So, let’s ask ourselves, how will we trust God when it looks like there is nothing to trust in or no one we can trust? What do we do when the bottom of life falls out from under us and there is little power left in us to trust and to believe? What we can certainly know, is exactly what those disciples discovered. When their faith did not take them where they hoped it would, they either had to keep trusting and learning from Jesus, or they could give up altogether? It’s an obvious choice we constantly make in life. Faith does not bring automatic results, nor does it always bring desired ones either.. If it did, why would we need faith or trust?
As we reflect upon this very ‘sobering’ moment when the disciples began to realize that not only were they ‘not’ Jesus, they also began to realize that Jesus was not exactly who they thought he was supposed to be. Is there any good reason to keep being a ‘disciple’ when you can’t do what you expected or when God also doesn’t do what is expected? How can you keep having trust when nothing goes as you had hoped?
Brian Blount, President of Union Seminary in Richmond, tells about being five or six years of age when he accidentally entered his parents bedroom without knocking and something other than sleeping was going on. His parents were very religious folks and they were the kind of parents that you knew that their actions and their words always matched. All the years Brian was growing up, his father always told him to ‘stay close’ to God no matter what he was going through. He told him, “Brian, I’ve had my back up against the wall many times, but God always makes a way in just the right moment.” Brian said that as a pastor and professor, he’d wondered about that statement many times, and he was often concerned about his parent’s financial situation because as poor, black farmers, they did not always have a lot of money, but they always seemed to make it through. One time, when returning home from school he asked his father, “How are you doing?” and he wasn’t talking about physical health. The years of living had backed his father up against the wall financially, but still thinking the challenges his son’s schooling, the father said something Brian never thought he’d hear his father say, “Son, it seems like its never going to end, doesn’t it? It’s hard for us, too. Sometimes I think God does not want some people to have many materials things.” Brian answered, “But Dad, “How do you keep on going? How do you keep on believing? How do you keep on trusting that somehow, someway, God will still make a way?” It was then that the son remembered what he had seen when entered his parent’s bedroom without knocking. He found them huddle up together on their knees with hands clasped before their faces, just as they had taught me as a child to kneel and pray before I went to bed. Here they were, even when their backs were against the wall of life, doing what they’d always done, and would always do, and taught me to do---staying close and in prayer even when circumstances made God far away (From Preaching Mark in Two Voices, Brain K. Blount and Gary W. Charles, WJK Press, 2002, pp 161-162).
“This kind only comes out through prayer and fasting….” Jesus told his disciples. I don’t think he meant as much that if they prayed harder or fasted more, they would have better results, as much as Jesus meant that if they would keep praying and fasting, keep trusting and believing, no matter the results, that they would get through and the demons would finally have to turn loose.

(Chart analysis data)

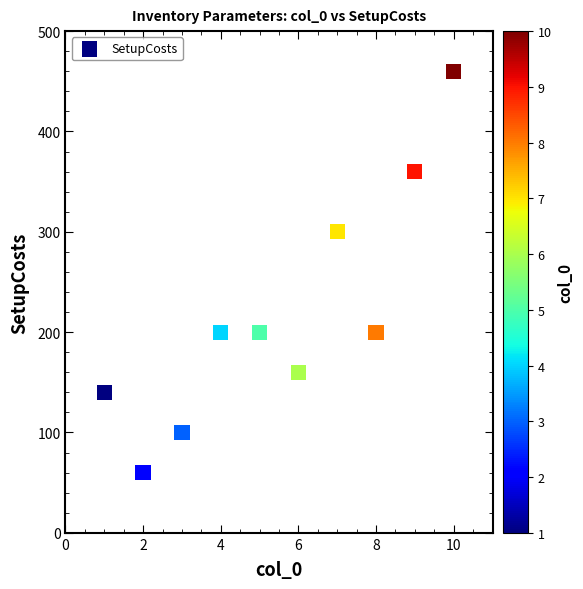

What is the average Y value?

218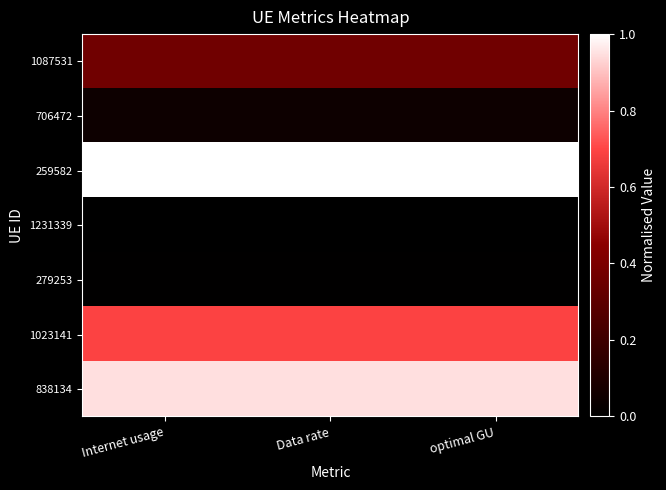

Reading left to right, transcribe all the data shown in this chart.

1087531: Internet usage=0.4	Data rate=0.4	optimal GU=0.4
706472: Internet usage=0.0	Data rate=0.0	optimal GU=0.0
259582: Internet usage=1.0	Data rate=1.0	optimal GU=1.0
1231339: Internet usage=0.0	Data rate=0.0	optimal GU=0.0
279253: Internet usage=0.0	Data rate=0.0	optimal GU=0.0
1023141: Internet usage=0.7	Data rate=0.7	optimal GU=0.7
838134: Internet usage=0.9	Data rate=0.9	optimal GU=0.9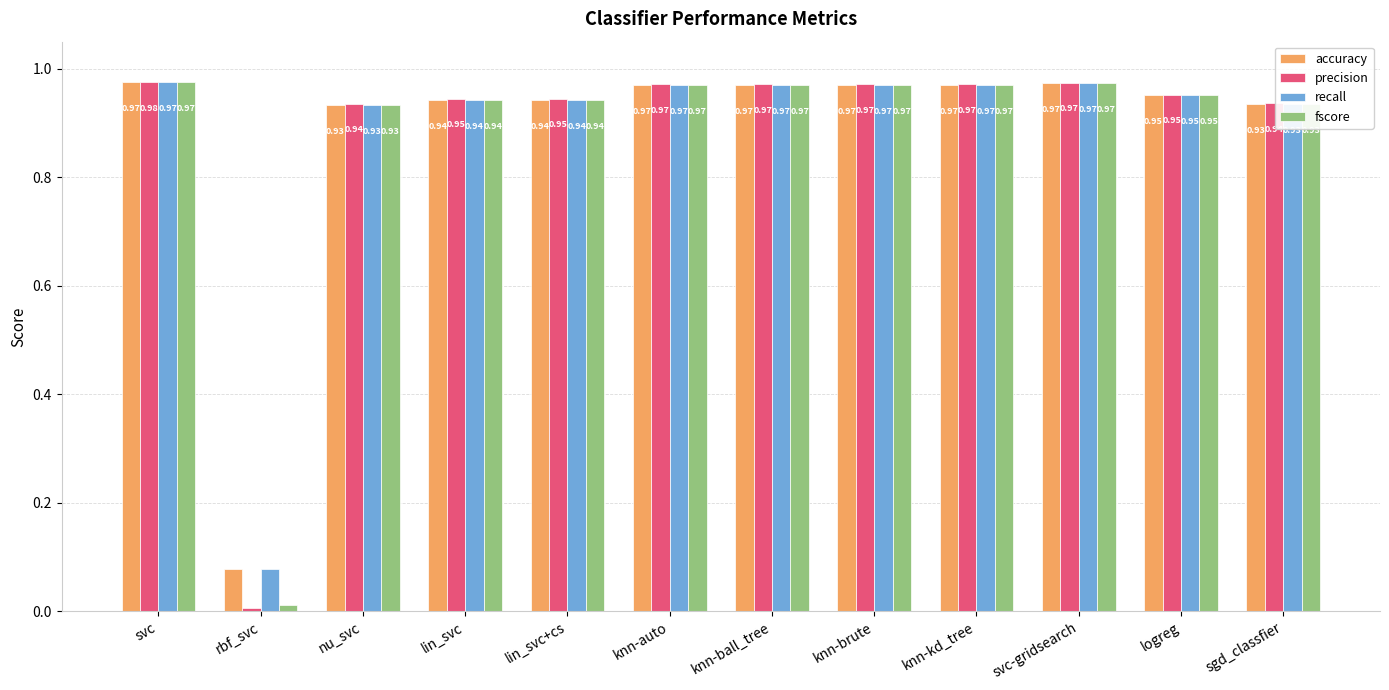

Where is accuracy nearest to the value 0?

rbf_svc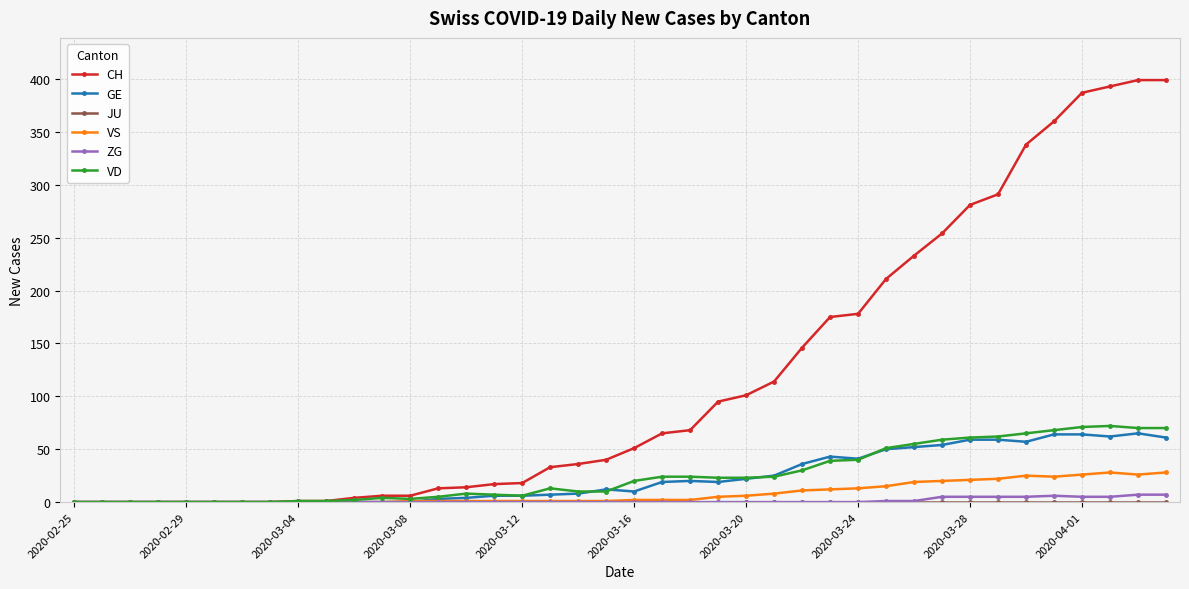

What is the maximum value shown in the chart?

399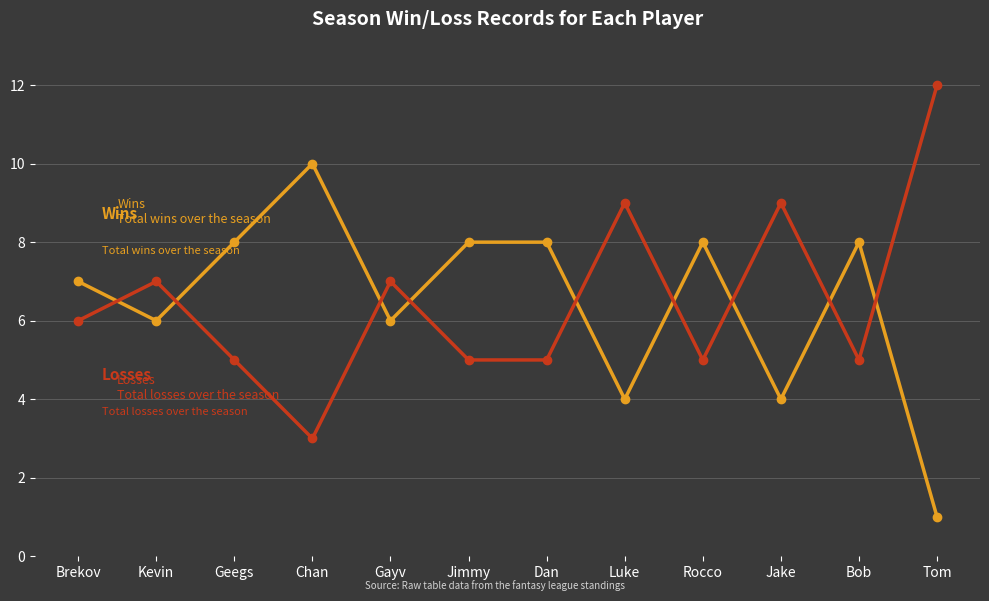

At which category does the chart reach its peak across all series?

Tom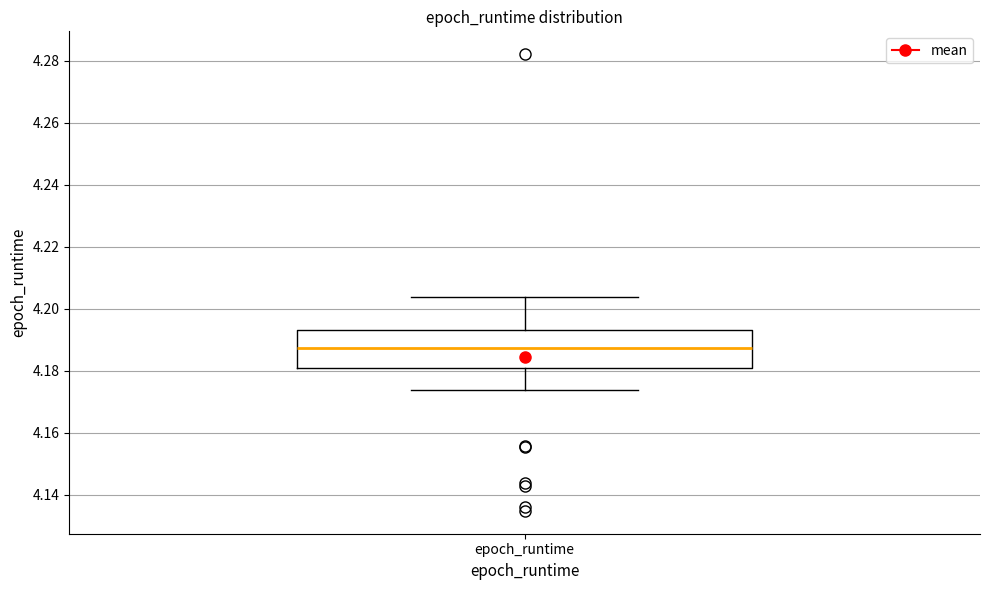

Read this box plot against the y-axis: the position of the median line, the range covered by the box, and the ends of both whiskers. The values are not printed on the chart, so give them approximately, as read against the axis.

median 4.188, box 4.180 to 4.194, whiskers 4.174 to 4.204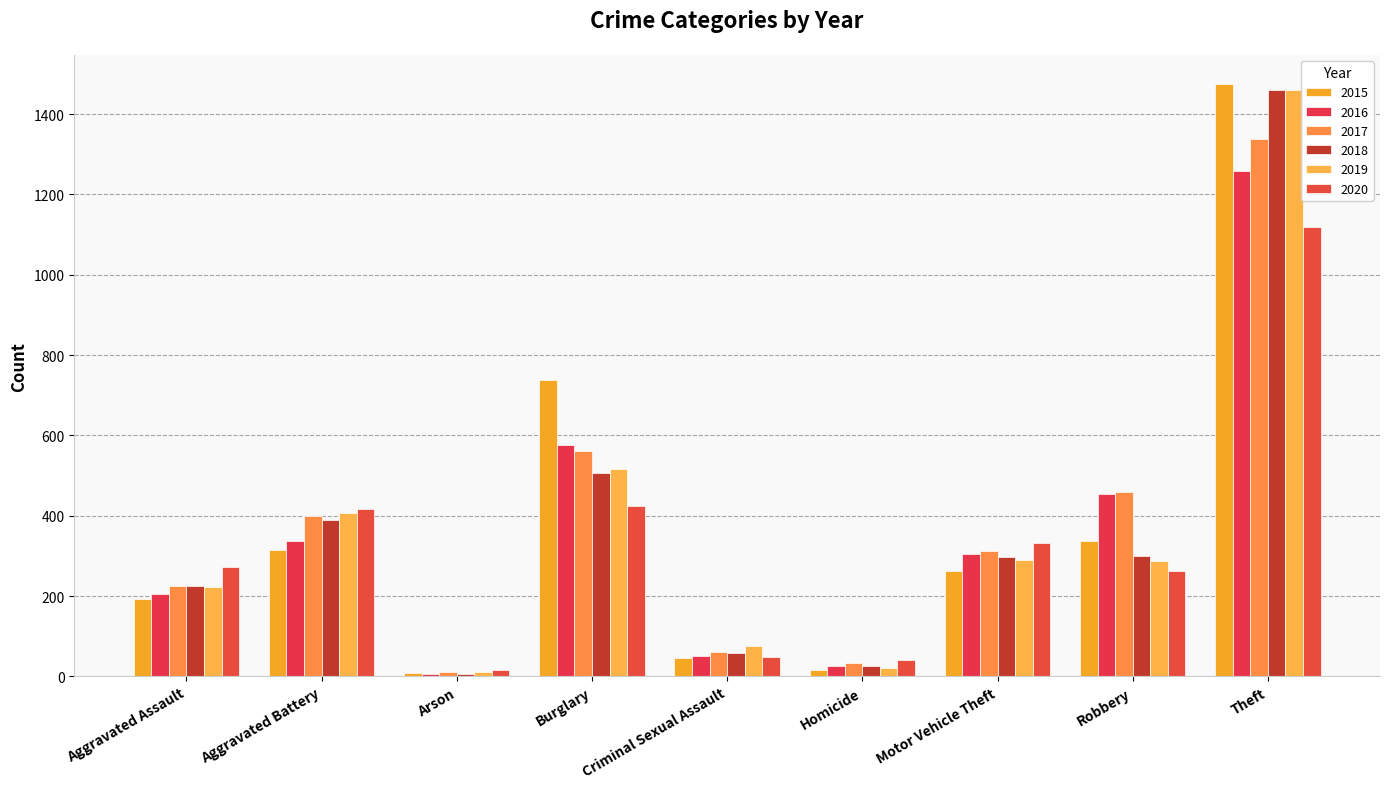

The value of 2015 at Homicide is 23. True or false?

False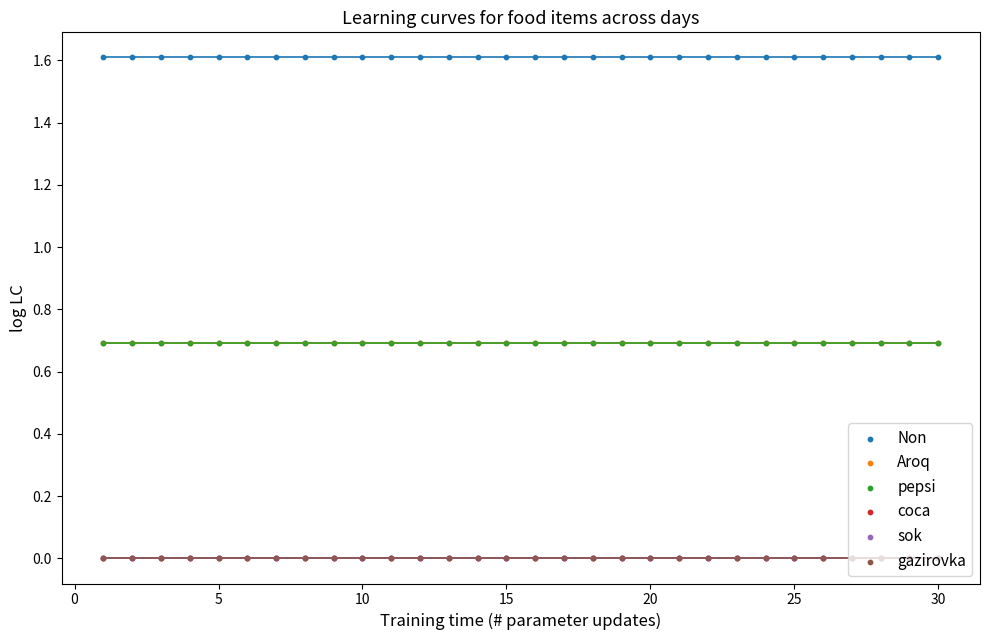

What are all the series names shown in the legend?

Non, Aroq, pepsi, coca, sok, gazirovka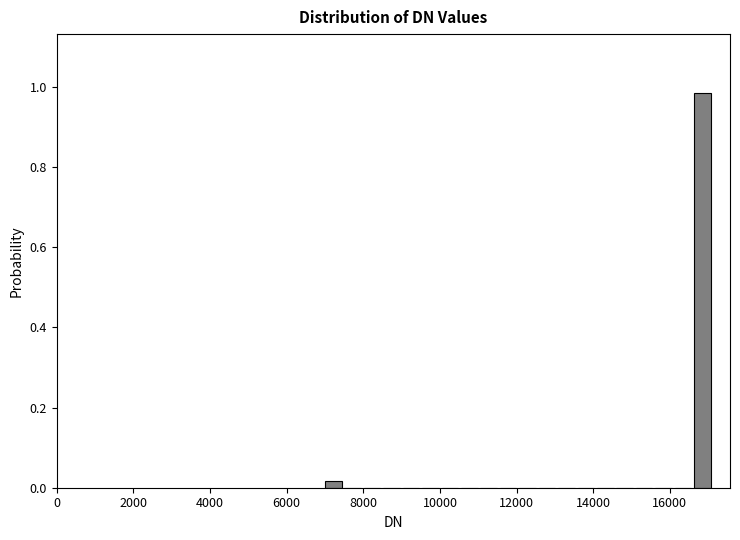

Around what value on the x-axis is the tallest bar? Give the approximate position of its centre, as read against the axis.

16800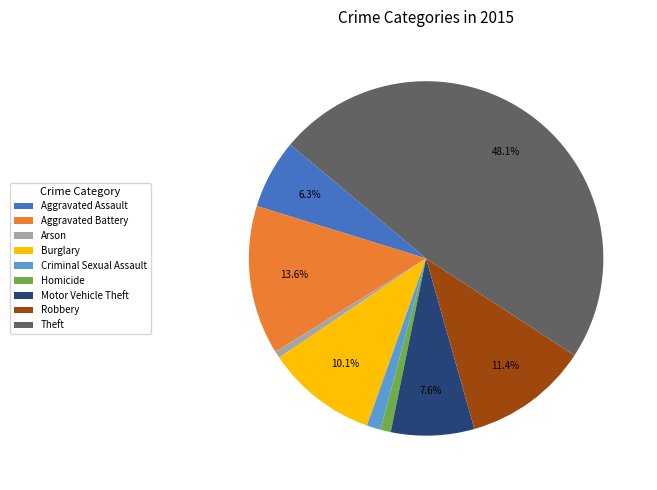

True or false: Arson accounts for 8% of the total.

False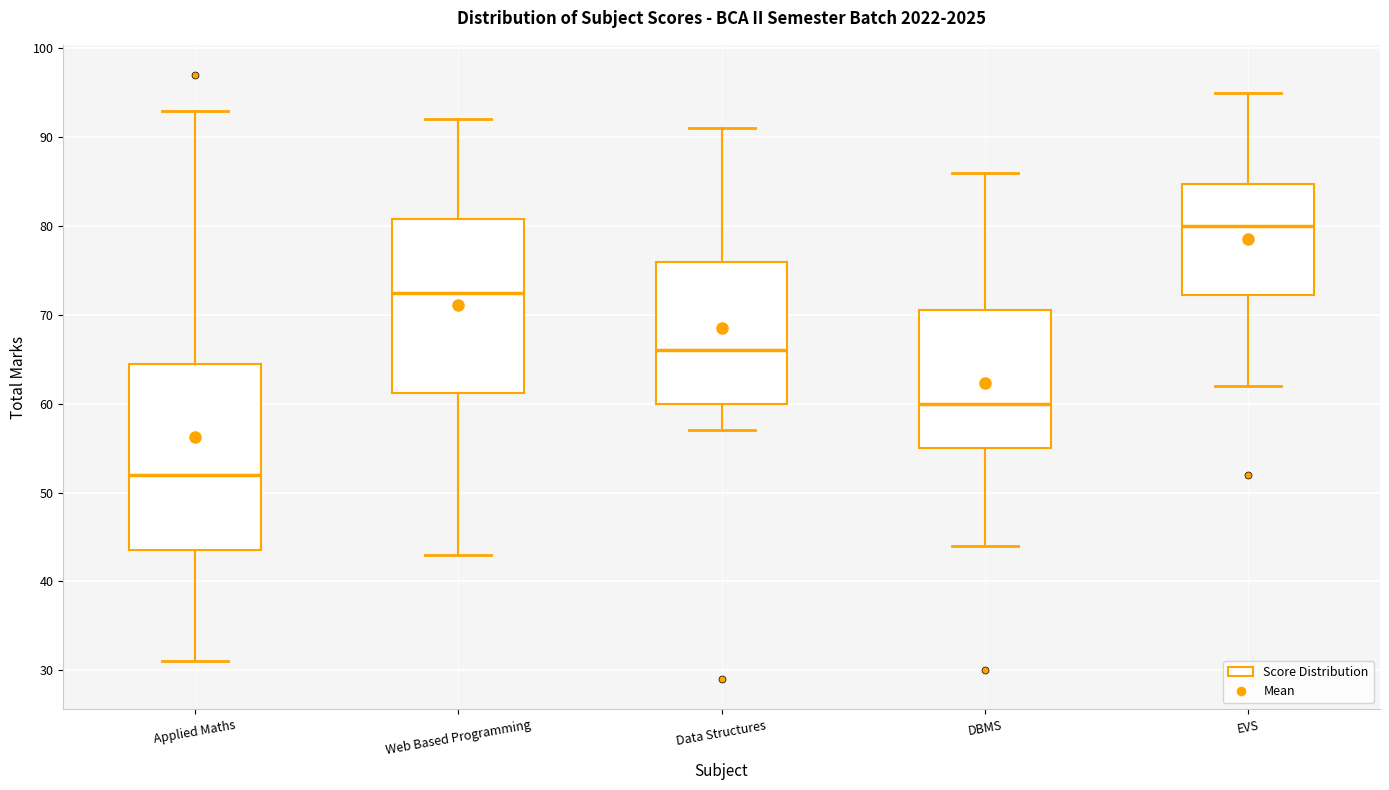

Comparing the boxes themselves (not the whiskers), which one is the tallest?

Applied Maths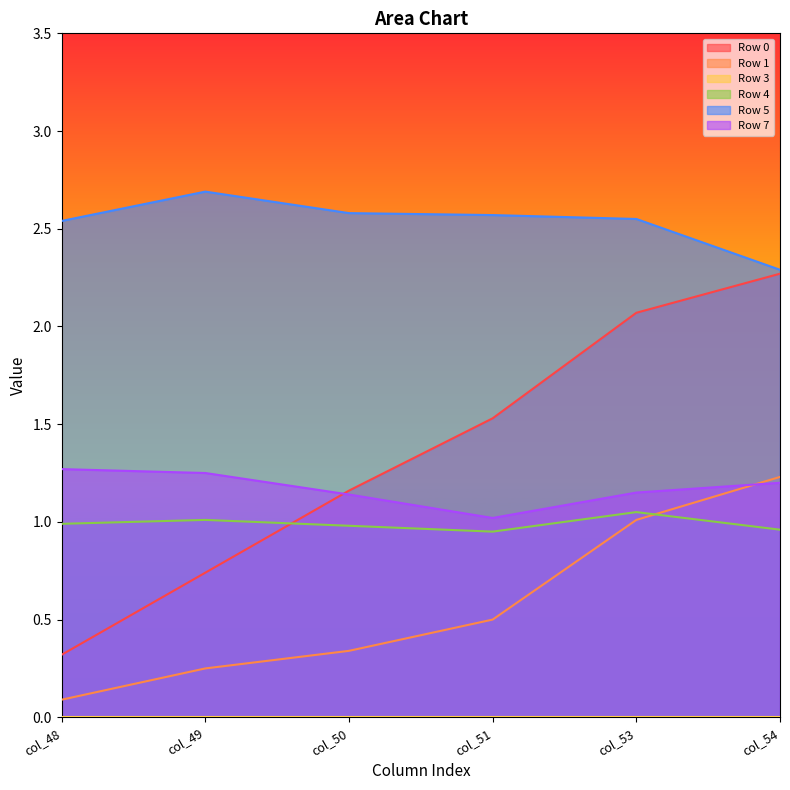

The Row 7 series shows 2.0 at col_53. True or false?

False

> [Job]
Answer these questions using the sermon excerpt.
(a) What position does Brian Blount hold?
(b) According to Jesus, through what does "this kind" come out?
(c) What two things does the excerpt say faith does not bring?

> [Answer box]
(a) He is President of Union Seminary in Richmond.
(b) Through prayer and fasting.
(c) Faith does not bring automatic results, and it does not always bring desired ones.